Track and evaluate cloud-native technology trends (e.g., Serverless architecture, Service Mesh) to drive infrastructure modernization.
Continuously monitor systems, plan capacity, and tune performance to ensure high availability, security, and scalability in the production environment.
Requirements
More than 10 years of experience in infrastructure/operations, with a solid understanding of computer fundamentals and system architecture.
Deep understanding of mainstream cloud platform architectures and services (e.g., Alibaba Cloud, AWS, GCP), with practical deployment and operations experience.
Familiar with cloud-native architecture concepts, with experience supporting microservice systems and knowledge of service registration, discovery, governance, and configuration centers.
Familiar with Serverless technology (e.g., AWS Lambda, Aliyun Function Compute) and its application and operational characteristics in specific scenarios.
Mastery of observability system construction methodologies, with the ability to independently build and maintain components for monitoring, logging, alerting, and link tracing.
Proficient in Linux system administration and tuning, and skilled in using Bash, Python, and other languages for operations automation.
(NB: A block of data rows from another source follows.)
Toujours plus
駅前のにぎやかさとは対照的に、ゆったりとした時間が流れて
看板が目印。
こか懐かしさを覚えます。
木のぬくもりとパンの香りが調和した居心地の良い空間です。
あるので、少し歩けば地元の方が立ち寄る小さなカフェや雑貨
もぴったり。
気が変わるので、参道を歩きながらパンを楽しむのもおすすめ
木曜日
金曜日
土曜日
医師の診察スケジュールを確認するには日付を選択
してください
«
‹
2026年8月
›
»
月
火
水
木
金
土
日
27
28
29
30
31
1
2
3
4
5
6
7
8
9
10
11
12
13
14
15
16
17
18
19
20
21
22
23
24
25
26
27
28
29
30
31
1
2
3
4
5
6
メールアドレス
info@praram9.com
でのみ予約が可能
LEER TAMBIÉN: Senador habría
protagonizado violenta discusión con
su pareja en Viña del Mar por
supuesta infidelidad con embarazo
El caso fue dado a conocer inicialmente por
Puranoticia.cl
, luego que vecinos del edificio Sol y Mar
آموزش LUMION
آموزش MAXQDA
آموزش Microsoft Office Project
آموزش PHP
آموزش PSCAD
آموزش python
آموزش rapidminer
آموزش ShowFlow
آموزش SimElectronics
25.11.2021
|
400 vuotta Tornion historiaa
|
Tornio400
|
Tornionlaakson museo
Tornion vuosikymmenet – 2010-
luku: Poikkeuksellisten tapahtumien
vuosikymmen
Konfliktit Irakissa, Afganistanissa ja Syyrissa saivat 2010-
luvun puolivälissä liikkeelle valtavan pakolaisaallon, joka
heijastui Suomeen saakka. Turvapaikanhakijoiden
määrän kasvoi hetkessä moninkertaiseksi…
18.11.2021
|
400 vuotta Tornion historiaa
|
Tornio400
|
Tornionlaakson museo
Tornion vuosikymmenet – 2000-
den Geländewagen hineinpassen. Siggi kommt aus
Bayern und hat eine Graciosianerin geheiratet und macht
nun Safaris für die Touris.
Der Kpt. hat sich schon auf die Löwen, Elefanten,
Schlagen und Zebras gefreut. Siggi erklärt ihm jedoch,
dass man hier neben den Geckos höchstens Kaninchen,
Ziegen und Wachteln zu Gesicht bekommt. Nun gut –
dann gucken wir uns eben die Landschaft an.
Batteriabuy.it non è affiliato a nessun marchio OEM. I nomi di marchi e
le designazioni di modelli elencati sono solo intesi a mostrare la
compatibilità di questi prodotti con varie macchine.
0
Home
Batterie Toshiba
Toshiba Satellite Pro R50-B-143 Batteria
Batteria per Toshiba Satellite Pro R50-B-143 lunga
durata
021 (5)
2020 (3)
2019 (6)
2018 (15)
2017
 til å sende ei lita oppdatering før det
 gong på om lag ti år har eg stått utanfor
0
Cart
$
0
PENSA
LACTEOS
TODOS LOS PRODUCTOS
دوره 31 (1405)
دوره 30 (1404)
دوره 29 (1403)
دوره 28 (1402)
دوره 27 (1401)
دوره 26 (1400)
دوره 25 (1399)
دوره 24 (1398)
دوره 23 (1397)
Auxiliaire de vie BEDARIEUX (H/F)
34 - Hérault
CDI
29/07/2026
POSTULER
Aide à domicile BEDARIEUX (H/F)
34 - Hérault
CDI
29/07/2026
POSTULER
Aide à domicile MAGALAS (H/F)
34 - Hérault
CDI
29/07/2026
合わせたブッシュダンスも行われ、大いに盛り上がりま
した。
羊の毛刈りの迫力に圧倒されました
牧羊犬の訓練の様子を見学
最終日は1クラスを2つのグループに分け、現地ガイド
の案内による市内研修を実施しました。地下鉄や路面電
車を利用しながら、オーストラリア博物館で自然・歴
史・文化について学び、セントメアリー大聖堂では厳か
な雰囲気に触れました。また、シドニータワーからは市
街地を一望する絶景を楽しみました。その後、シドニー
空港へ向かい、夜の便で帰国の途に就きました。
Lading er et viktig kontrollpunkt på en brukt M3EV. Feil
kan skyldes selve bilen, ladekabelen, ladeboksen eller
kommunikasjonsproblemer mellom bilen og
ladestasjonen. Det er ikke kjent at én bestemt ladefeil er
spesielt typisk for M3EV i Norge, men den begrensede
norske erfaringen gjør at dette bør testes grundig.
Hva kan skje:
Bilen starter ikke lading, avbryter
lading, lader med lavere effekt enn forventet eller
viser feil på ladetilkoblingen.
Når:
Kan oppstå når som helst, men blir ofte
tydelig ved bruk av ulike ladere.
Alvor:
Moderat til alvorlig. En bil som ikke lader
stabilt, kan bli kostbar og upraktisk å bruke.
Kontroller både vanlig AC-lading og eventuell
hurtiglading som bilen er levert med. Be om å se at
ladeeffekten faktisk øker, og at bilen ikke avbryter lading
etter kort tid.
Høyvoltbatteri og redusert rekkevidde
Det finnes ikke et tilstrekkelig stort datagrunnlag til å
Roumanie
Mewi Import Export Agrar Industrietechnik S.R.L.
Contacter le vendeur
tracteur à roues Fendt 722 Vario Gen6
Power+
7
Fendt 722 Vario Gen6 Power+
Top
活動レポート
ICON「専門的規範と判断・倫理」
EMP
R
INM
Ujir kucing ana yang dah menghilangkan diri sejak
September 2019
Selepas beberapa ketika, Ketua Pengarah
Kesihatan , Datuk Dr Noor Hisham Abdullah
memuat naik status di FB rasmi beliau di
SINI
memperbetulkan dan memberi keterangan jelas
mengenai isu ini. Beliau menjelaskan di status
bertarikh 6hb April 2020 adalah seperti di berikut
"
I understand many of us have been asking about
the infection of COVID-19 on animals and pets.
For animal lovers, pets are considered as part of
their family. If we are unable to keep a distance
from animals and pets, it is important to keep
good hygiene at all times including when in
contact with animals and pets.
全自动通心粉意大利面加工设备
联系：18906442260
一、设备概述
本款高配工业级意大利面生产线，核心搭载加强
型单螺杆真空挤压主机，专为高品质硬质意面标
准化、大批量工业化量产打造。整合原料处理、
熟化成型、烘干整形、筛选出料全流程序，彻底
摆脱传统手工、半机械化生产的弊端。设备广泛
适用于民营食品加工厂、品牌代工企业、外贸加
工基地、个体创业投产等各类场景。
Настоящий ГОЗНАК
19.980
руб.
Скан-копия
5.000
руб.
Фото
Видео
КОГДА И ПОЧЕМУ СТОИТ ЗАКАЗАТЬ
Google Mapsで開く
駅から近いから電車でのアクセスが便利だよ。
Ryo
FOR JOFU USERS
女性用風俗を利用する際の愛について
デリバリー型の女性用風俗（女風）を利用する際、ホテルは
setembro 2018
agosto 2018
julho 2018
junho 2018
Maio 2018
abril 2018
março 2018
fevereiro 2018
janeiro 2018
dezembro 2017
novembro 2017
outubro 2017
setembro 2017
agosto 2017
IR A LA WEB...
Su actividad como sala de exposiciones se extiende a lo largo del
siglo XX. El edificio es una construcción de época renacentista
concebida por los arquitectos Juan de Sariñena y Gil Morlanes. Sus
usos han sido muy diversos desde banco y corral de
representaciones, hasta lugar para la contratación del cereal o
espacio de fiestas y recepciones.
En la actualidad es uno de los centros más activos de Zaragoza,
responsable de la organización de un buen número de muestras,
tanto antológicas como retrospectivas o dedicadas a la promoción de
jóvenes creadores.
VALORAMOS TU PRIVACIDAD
Proficient in container orchestration and runtime platforms like Kubernetes and Docker, and understands their principles and debugging methods.
Familiar with the design and maintenance of CI/CD toolchains (e.g., Jenkins, GitLab CI/CD, ArgoCD).
Proficient in network fundamentals (e.g., TCP/IP, VPC, VPN, firewalls) and holds a CCNA certification or equivalent capability.
Familiar with the deployment, operation, and monitoring of common middleware (e.g., MySQL, Redis, Kafka, MongoDB).
Possesses a DevOps mindset and can continuously improve system delivery and stability through automation and standardization.
Strong communication and collaboration skills, with a strong sense of responsibility and problem-solving ability.